Gosh it was good to see Derick. He pulled up in a big rig pulling a flatbed that was a long drink of water. He said he was delivering a load of Sakrete. Forget about Covid. I gave him a big hug, forty years in coming. Derick was still the tow headed boy I knew, only grown up, a powerful man. We swapped memories like the time I came to visit after they bought their log cabin and we explored the woods and ran across a pasture under stars so bright they burned our eyes. He said the years his family lived in Arkansas were good ones. Recently He went back to visit Dash Goff’s place with his wife and said it’s now a golf course. “The broodmare barn is the golf shack and Dash’s house is the clubhouse. It’s been so long and things have changed so much”, he said, “I didn’t think I could find the log home.” He talked about how he rodeoed all over the west, doing team roping and earned multiple buckles. He told stories of pack trips in the Rockies and how he figured out how to earn extra money. We caught up on his family. I was impressed that his uncle had become his good friend and that his uncle stayed married to the young girl who had a crush on him back in the day. Derick learned to read as an adult and read the Bible cover to cover. He turned to Jesus. (I remember praying for them to know the Lord back in those days.)

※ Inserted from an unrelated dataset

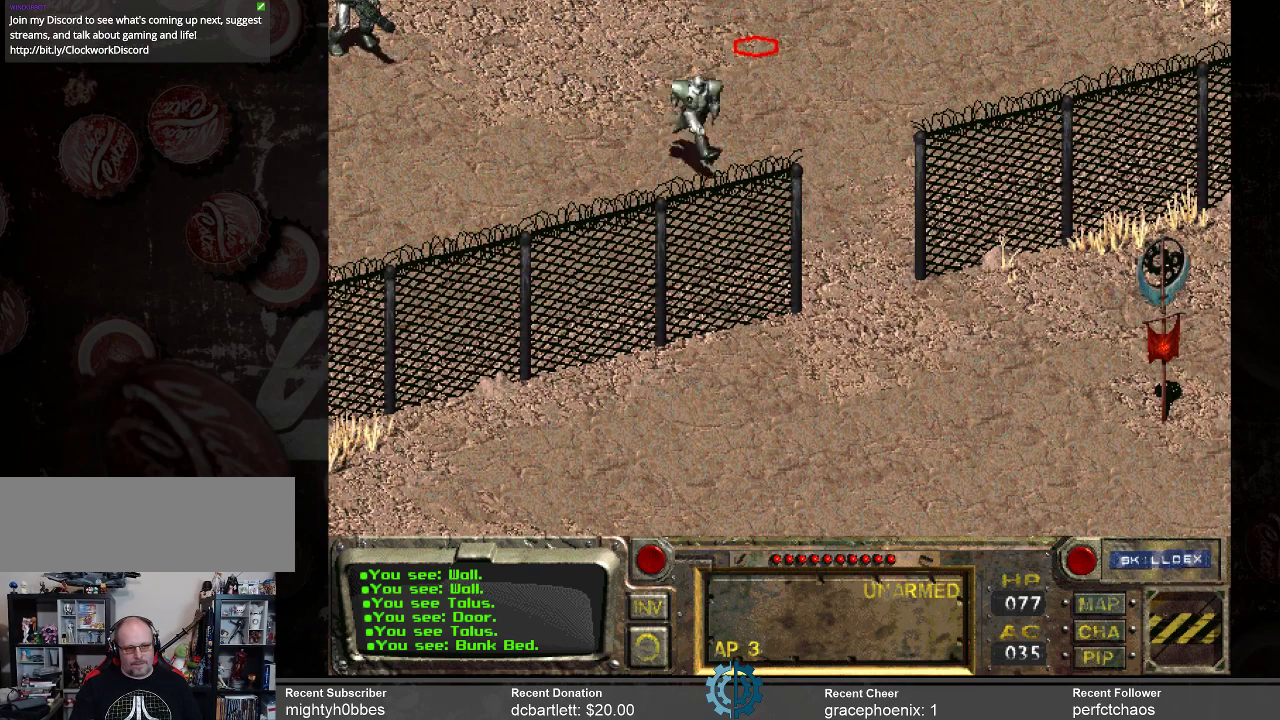
{"keys": [], "mouse": [], "events": []}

Just before we took him to his semi, Derick asked if we smelled that sweet smell. No. Then I smelled it. Like honey. Or Lederbalsam that I put on my tack to soften and preserve it. I’d never smelled it before but I think it’s the corn which is tasseled out and growing ears. The sweet smell of life in the making.
What I’m saying is that sometimes we see how our prayers get answered. People do come to know the Lord. And our loneliness is eased when God hears us and sends us people who were sort of our children like Sarah Smith’s children. The great reunion that we look for at the end of time, well, sometimes that happens here, and now, in ways more surprising and wonderful than we could dream up ourselves. “Now to Him who is able to do far more abundantly than all that we ask or think, according to the power at work within us…” (Eph 3:20.)